Yes, there is the chance of the database being corrupt, it's the same as if the box lost power (you have "crash consistency").

HOWEVER database engines take a lot of precautions. Every time you change the data in your database it says "I am going to make a change", then it makes the change, then it says "I made the change". The level of granularity depends on how it's set up but you are almost always able to roll back to a consistent state by replaying the logs (of what it intended to do).

That does not mean you won't lose data, it just means what is there is accurate.

What you probably want in this situation (assuming you're not going to lose thousands of bucks if you revert 10 minutes or whatever) is ASYNCHRONOUS replication (you do not want to wait for the writes to the database to be acknowledged by the remote storage).

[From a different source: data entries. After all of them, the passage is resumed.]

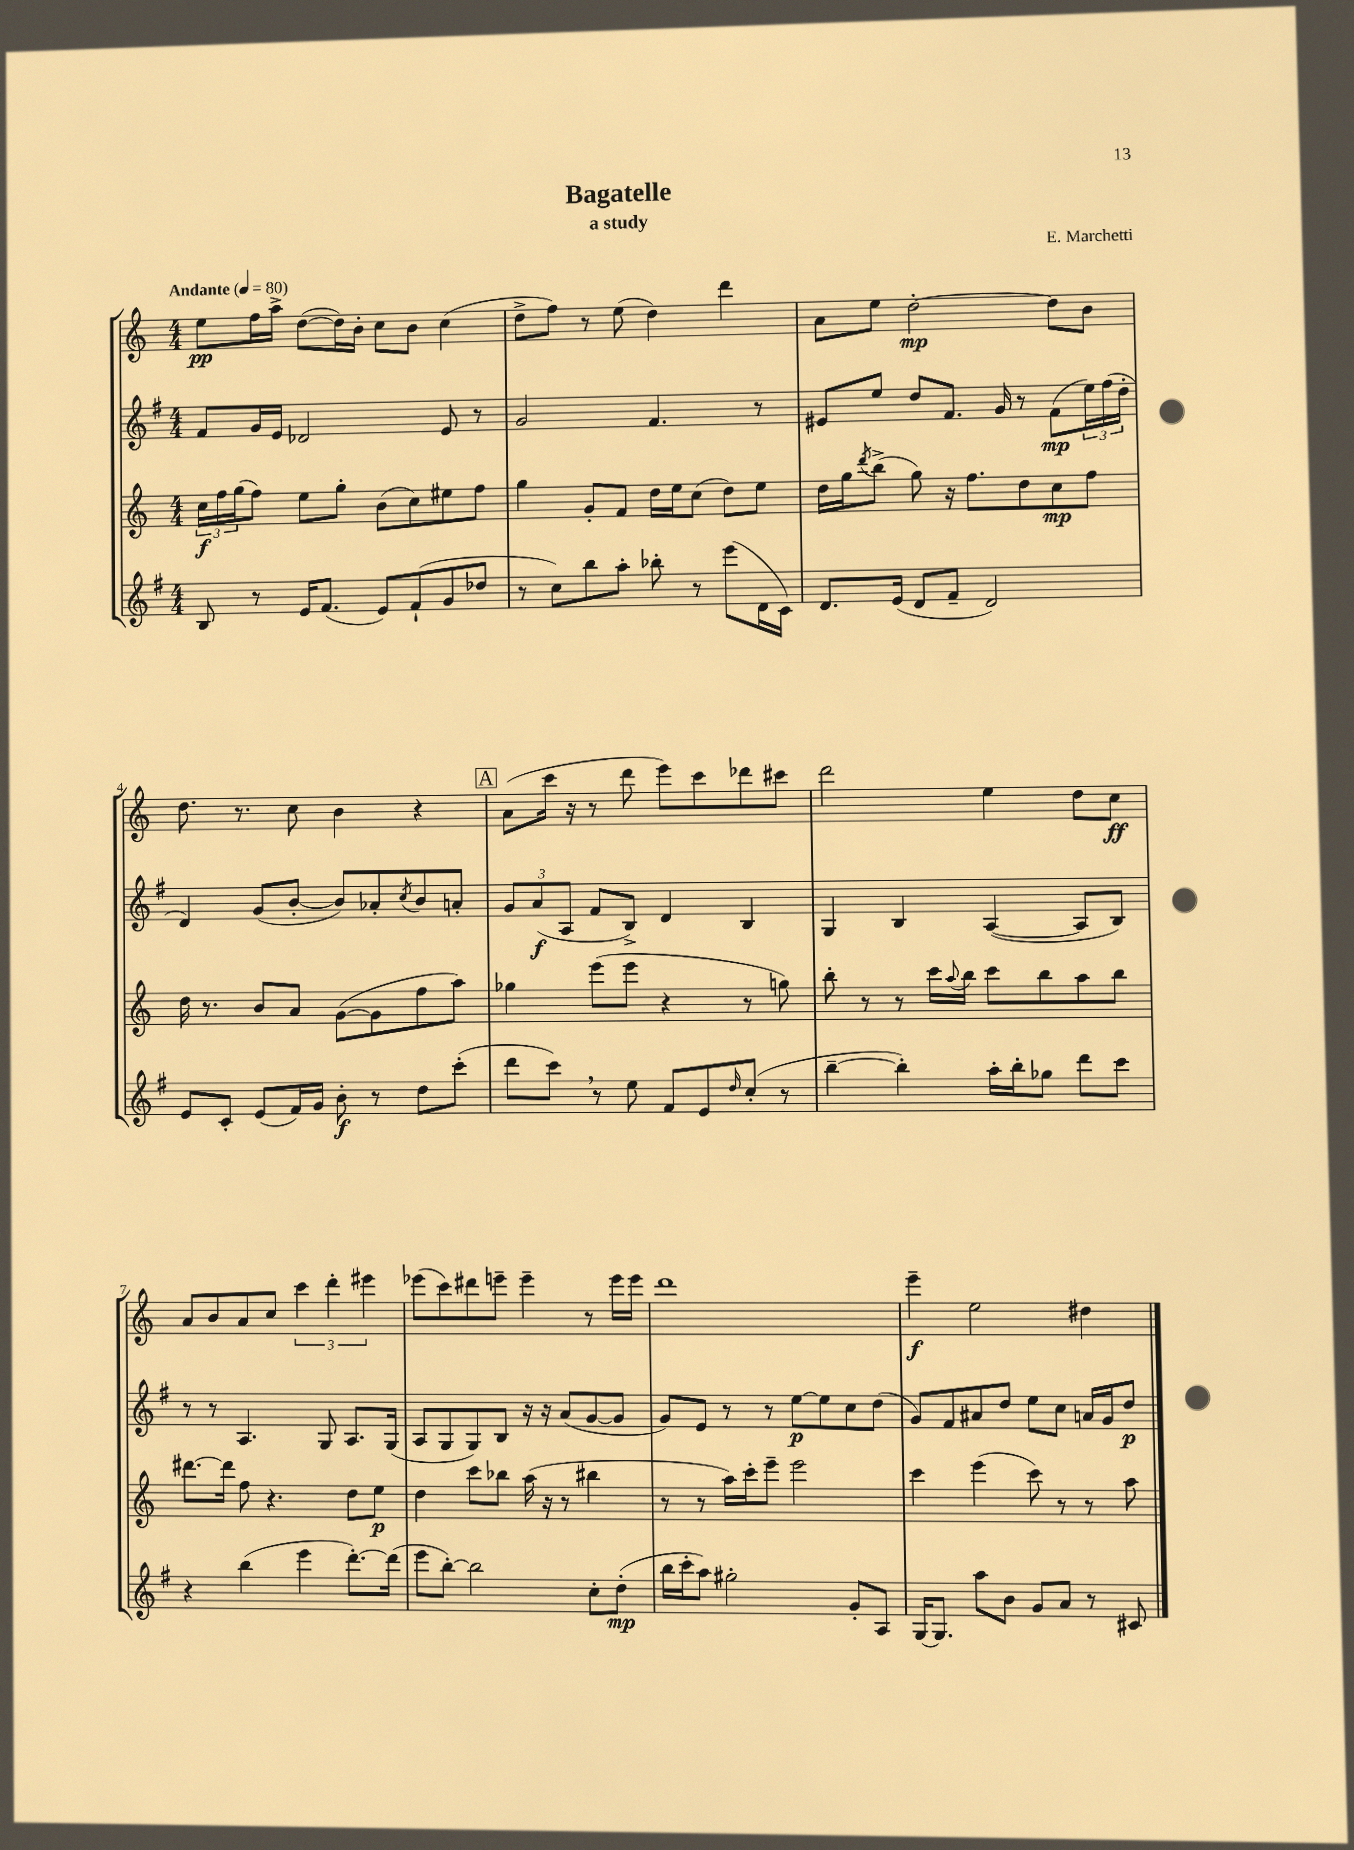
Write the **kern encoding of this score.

**kern	**kern	**kern	**kern
*staff4	*staff3	*staff2	*staff1
*clefG2	*clefG2	*clefG2	*clefG2
*k[f#]	*k[]	*k[f#]	*k[]
*M4/4	*M4/4	*M4/4	*M4/4
*MM80	*MM80	*MM80	*MM80
8B	24cc	8f#	8ee
.	24ff	.	.
.	(24gg	.	.
8r	8ff)	16g	16ff
.	.	16e	16aa^
16e	8ee	2d-	([8dd
(8.f#	.	.	.
.	8gg'	.	16dd])
.	.	.	16b'
8e)	(8b	.	8cc
(8f#`	8cc)	.	8b
8g	8ee#	8e	(4cc
8dd-	8ff	8r	.
=	=	=	=
8r	4gg	2g	8dd^
8cc)	.	.	8ff)
8bb	8g'	.	8r
8aa'	8f	.	(8ee
8bb-'	16dd	4.f#	4dd)
.	16ee	.	.
8r	(8cc	.	.
(8eee	8dd)	.	4ddd
16d	8ee	8r	.
16c)	.	.	.
=	=	=	=
8.d	16dd	8e#	8a
.	16gg	.	.
.	8qddd	.	.
.	(8bb^	8ee	8ee
(16e	.	.	.
8d	8gg)	8dd	[2dd'
8f#~	16r	8.f#	.
.	8.ff	.	.
2d)	.	.	.
.	.	16g	.
.	8dd	8r	.
.	8cc	(8f#	8dd]
.	8ff	24ee)	8b
.	.	(24ff#	.
.	.	24dd'	.
=	=	=	=
8e	16dd	4d)	8.dd
.	8.r	.	.
8c'	.	.	.
.	.	.	8.r
(8e	8b	(8g	.
16f#)	8a	[8b'	8cc
16g	.	.	.
8b'	([8g	8b])	4b
8r	8g]	8a-'	.
.	.	8qcc	.
8dd	8ff	8b	4r
(8ccc'	8aa)	8a'	.
=	=	=	=
8ddd	4gg-	12g	(8a
.	.	(12a	.
8ccc)	.	.	16ccc
.	.	12A	.
.	.	.	16r
8r	(8eee	8f#	8r
8ee	8eee	8B^)	8ddd
8f#	4r	4d	8eee)
8e	.	.	8ccc
16qqdd	.	.	.
(8cc'	8r	4B	8ddd-
8r	8gg)	.	8ccc#
=	=	=	=
[4bb~	8bb'	4G	2ddd
.	8r	.	.
4bb'])	8r	4B	.
.	16ccc	.	.
.	8qqaa	.	.
.	16bb	.	.
16aa'	8ccc	([4A	4ee
16bb'	.	.	.
8gg-	8bb	.	.
8ddd	8aa	8A]	8dd
8ccc	8bb	8B)	8cc
=	=	=	=
4r	[8.ddd#	8r	8a
.	.	8r	8b
.	16ddd#]	.	.
(4bb	8ff	4.A	8a
.	4.r	.	8cc
4eee	.	.	6ccc
.	.	8G	.
.	.	.	6ddd'
[8.ddd')	8dd	8.A	.
.	.	.	6eee#
.	8ee	.	.
(16ddd]	.	(16G	.
=	=	=	=
8eee	4dd	8A	(8eee-
[8bb')	.	8G	8ccc)
2bb]	8ccc	8G)	8ddd#
.	8bb-	8B	8eee~
.	(16aa	16r	4eee~
.	16r	16r	.
.	8r	(8a	.
8cc'	4bb#	[8g	8r
(8dd'	.	8g]	16eee
.	.	.	16eee
=	=	=	=
16bb	8r	8g)	1ddd
16ccc'	.	.	.
8aa)	8r	8e	.
2gg#'	16aa)	8r	.
.	16ccc'	.	.
.	8eee~	8r	.
.	2eee	[8ee	.
.	.	8ee]	.
8g'	.	8cc	.
8A	.	(8dd	.
=	=	=	=
[16G	4ccc	8g)	4eee~
8.G]	.	.	.
.	.	8f#	.
8aa	(4eee	8a#	2ee
8b	.	8dd	.
8g	8ccc)	8ee	.
8a	8r	8cc	.
8r	8r	16a	4dd#
.	.	16g	.
8c#	8aa	8dd	.
==	==	==	==
*-	*-	*-	*-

With most common storage systems you can just say "snapshot every X minutes" and you'll be set.

Finally, this is not 100% - you still need to make traditional backups. But it's pretty reliable. This set up is very common and works well with virtual machines as well as databases.

Check out intent logs, playback, log shipping, high water mark and consistency checkpoints for further info.


This is definitely do-able, I'm not aware of a free way to do it but we use THIS, it basically allows the MSSQL box to quiesce its files, then tells the 3Par array to take a snap - which is inherently coherent and then carries on. The array then takes the snap and allows you to have pretty much as many as you want - realistically you'd only want say 24 hours of them or so, so you just dump them on that basis. As I say far from free but works 100% every time and is specifically designed for just this kind of this. I'm pretty sure NetApp do something similar/identical - I just don't know that product sorry.


Yes, there's a chance of corruption. Short version: After a crash, SQL replays the transaction logs to verify your data integrity. If the log files are damaged, your databases will be marked suspect. (There's more here.)

As for replication: it sounds like log shipping is probably your best bet. If you can lose 30 minutes, you could probably (depending on the size of the databases and how busy they are) ship 1/3 of them every 10 minutes for your thirty minute window. (In other words, in case of crash, 1/3 of the databases would be 10 minutes old, another third 20, and another third 30.)


I worked on an application that was similar. Not a multi-tenant application that we were pretending was multi-tenant, so one DB per customer. Sucked.

You can try splitting the databases out onto multiple SQL servers so that you don't run out of worker threads or run into one of the other bottlenecks when mirroring/replicating/log shipping.

I looked at AlwaysOn in SQL 2012, and it looks like it suffers from the same requirements as 2008 mirroring for worker-threads, so upgrading won't help you.

You can try storage-layer replication, as you are asking about. I don't have a lot of experience with those.